A global eddy-resolving reanalysis with the CESM2 ocean component

Frederic S Castruccio, NSF National Center for Atmospheric Research, Boulder, United States, Alicia R Karspeck, Jupiter, Boulder, CO, United States, Gokhan Danabasoglu, National Center for Atmospheric Research, Climate and Global Dynamics, Boulder, United States, Jeffrey L Anderson, NCAR, Boulder, United States, Benjamin P Kirtman, University of Miami, Miami, FL, United States, Nancy Collins, NCAR, Boulder, CO, United States, Jonathan Hendricks, National Center for Atmospheric Research, Boulder, CO, United States and Timothy J Hoar, Natl Ctr Atmospheric Res, Boulder, CO, United States
Abstract:
An ensemble optimal interpolation (EnOI) data assimilation system for the high-resolution (1/10˚) version of the ocean component of the Community Earth System Model version 2 (CESM2) is presented.

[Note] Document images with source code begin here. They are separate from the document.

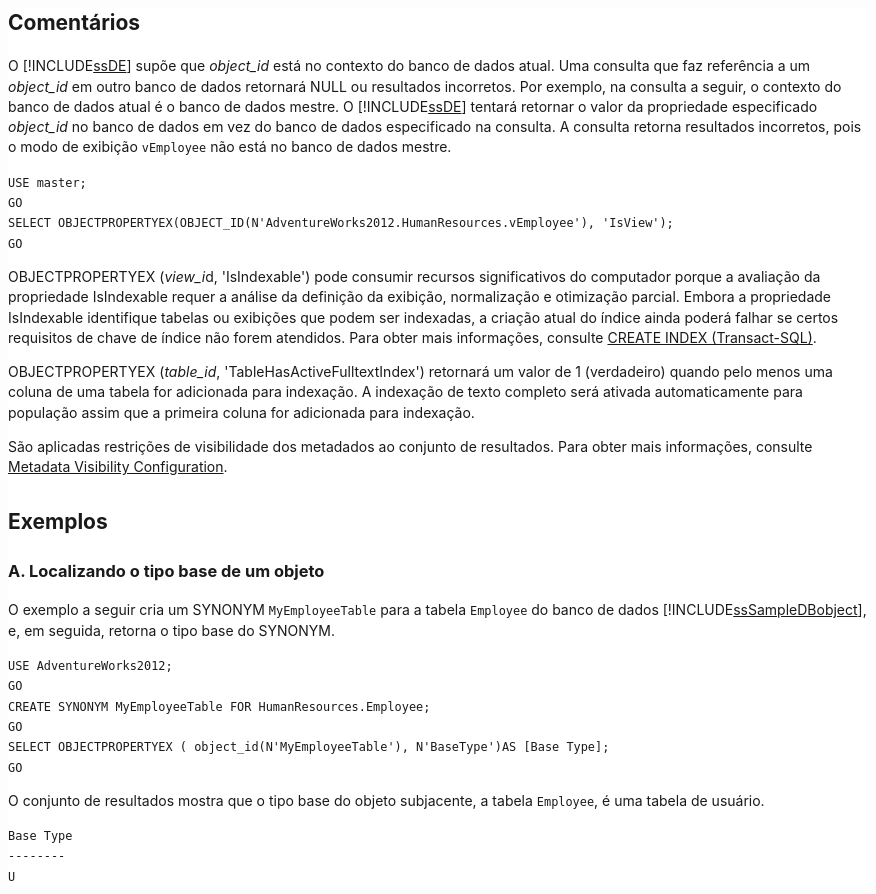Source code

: ## <a name="remarks"></a>Comentários  
 O [!INCLUDE[ssDE](../../includes/ssde-md.md)] supõe que *object_id* está no contexto do banco de dados atual. Uma consulta que faz referência a um *object_id* em outro banco de dados retornará NULL ou resultados incorretos. Por exemplo, na consulta a seguir, o contexto do banco de dados atual é o banco de dados mestre. O [!INCLUDE[ssDE](../../includes/ssde-md.md)] tentará retornar o valor da propriedade especificado *object_id* no banco de dados em vez do banco de dados especificado na consulta. A consulta retorna resultados incorretos, pois o modo de exibição `vEmployee` não está no banco de dados mestre.  
  
```  
USE master;  
GO  
SELECT OBJECTPROPERTYEX(OBJECT_ID(N'AdventureWorks2012.HumanResources.vEmployee'), 'IsView');  
GO  
```  
  
 OBJECTPROPERTYEX (*view_i*d, 'IsIndexable') pode consumir recursos significativos do computador porque a avaliação da propriedade IsIndexable requer a análise da definição da exibição, normalização e otimização parcial. Embora a propriedade IsIndexable identifique tabelas ou exibições que podem ser indexadas, a criação atual do índice ainda poderá falhar se certos requisitos de chave de índice não forem atendidos. Para obter mais informações, consulte [CREATE INDEX &#40;Transact-SQL&#41;](../../t-sql/statements/create-index-transact-sql.md).  
  
 OBJECTPROPERTYEX (*table_id*, 'TableHasActiveFulltextIndex') retornará um valor de 1 (verdadeiro) quando pelo menos uma coluna de uma tabela for adicionada para indexação. A indexação de texto completo será ativada automaticamente para população assim que a primeira coluna for adicionada para indexação.  
  
 São aplicadas restrições de visibilidade dos metadados ao conjunto de resultados. Para obter mais informações, consulte [Metadata Visibility Configuration](../../relational-databases/security/metadata-visibility-configuration.md).  
  
## <a name="examples"></a>Exemplos  
  
### <a name="a-finding-the-base-type-of-an-object"></a>A. Localizando o tipo base de um objeto  
 O exemplo a seguir cria um SYNONYM `MyEmployeeTable` para a tabela `Employee` do banco de dados [!INCLUDE[ssSampleDBobject](../../includes/sssampledbobject-md.md)], e, em seguida, retorna o tipo base do SYNONYM.  
  
```  
USE AdventureWorks2012;  
GO  
CREATE SYNONYM MyEmployeeTable FOR HumanResources.Employee;  
GO  
SELECT OBJECTPROPERTYEX ( object_id(N'MyEmployeeTable'), N'BaseType')AS [Base Type];  
GO  
```  
  
 O conjunto de resultados mostra que o tipo base do objeto subjacente, a tabela `Employee`, é uma tabela de usuário.  
  
 ```
Base Type 
--------  
U
```  
  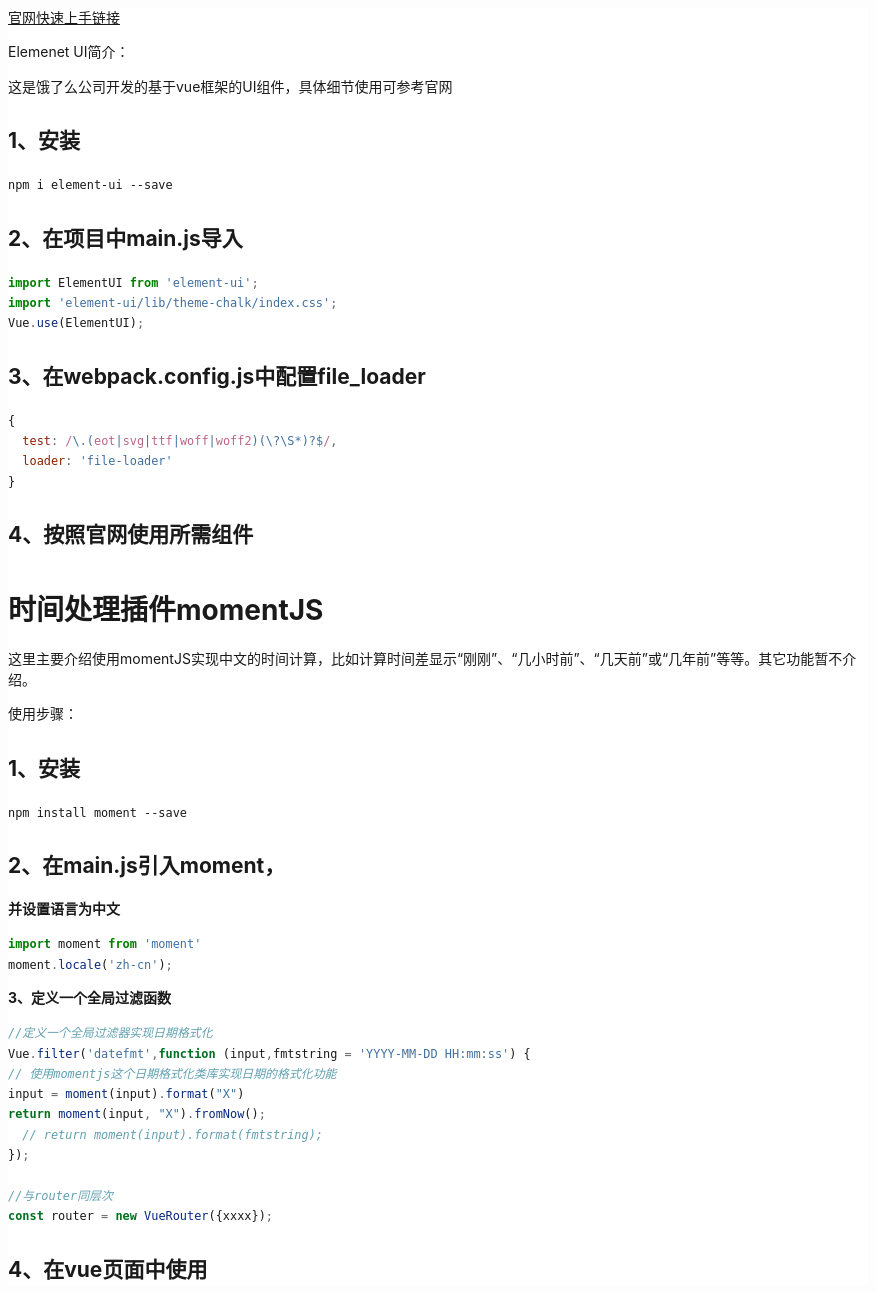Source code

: [官网快速上手链接](https://element.eleme.cn/#/zh-CN/component/quickstart)

Elemenet UI简介：

这是饿了么公司开发的基于vue框架的UI组件，具体细节使用可参考官网

## **1、安装**

```shell
npm i element-ui --save
```
## **2、在项目中main.js导入**

```javascript
import ElementUI from 'element-ui';
import 'element-ui/lib/theme-chalk/index.css';
Vue.use(ElementUI);
```
## **3、在webpack.config.js中配置file_loader**

```javascript
{
  test: /\.(eot|svg|ttf|woff|woff2)(\?\S*)?$/,
  loader: 'file-loader'
}
```
## **4、按照官网使用所需组件**

# **时间处理插件momentJS**

这里主要介绍使用momentJS实现中文的时间计算，比如计算时间差显示“刚刚”、“几小时前”、“几天前”或“几年前”等等。其它功能暂不介绍。

使用步骤：

## **1、安装**

```shell
npm install moment --save
```
## **2、在main.js引入moment，**

**并设置语言为中文**

```javascript
import moment from 'moment'
moment.locale('zh-cn'); 
```
**3、定义一个全局过滤函数**
```javascript
//定义一个全局过滤器实现日期格式化
Vue.filter('datefmt',function (input,fmtstring = 'YYYY-MM-DD HH:mm:ss') {
// 使用momentjs这个日期格式化类库实现日期的格式化功能
input = moment(input).format("X")
return moment(input, "X").fromNow();
  // return moment(input).format(fmtstring);
});
​
//与router同层次
const router = new VueRouter({xxxx});
```
## **4、在vue页面中使用**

As implemented within the Data Assimilation Research Testbed (DART) framework, the EnOI scheme uses a static (but seasonally varying) ensemble of pre-computed perturbations to approximate samples from the forecast error covariance and uses a single model integration to estimate the forecast mean. The EnOI scheme is used to assimilate satellite altimetry and sea surface temperature observations along with temperature and salinity in-situ observations into the ocean component of CESM2. Prior to being able to perform data assimilation at such eddy-resolving resolutions, the DART infrastructure has been reformulated to accommodate large model-states. The new data assimilation infrastructure makes large-state ensemble data assimilation possible by distributing state vector information across multiple processors on different MPI tasks. A global ocean retrospective analysis using this newly implemented EnOI-based system has been integrated for a 12-year period from 2005 to 2016. The EnOI is found to provide a practical and cost-effective alternative to the ensemble adjustment Kalman filter (EAKF) previously used for the assimilation of in-situ ocean observations into the nominal 1° ocean model.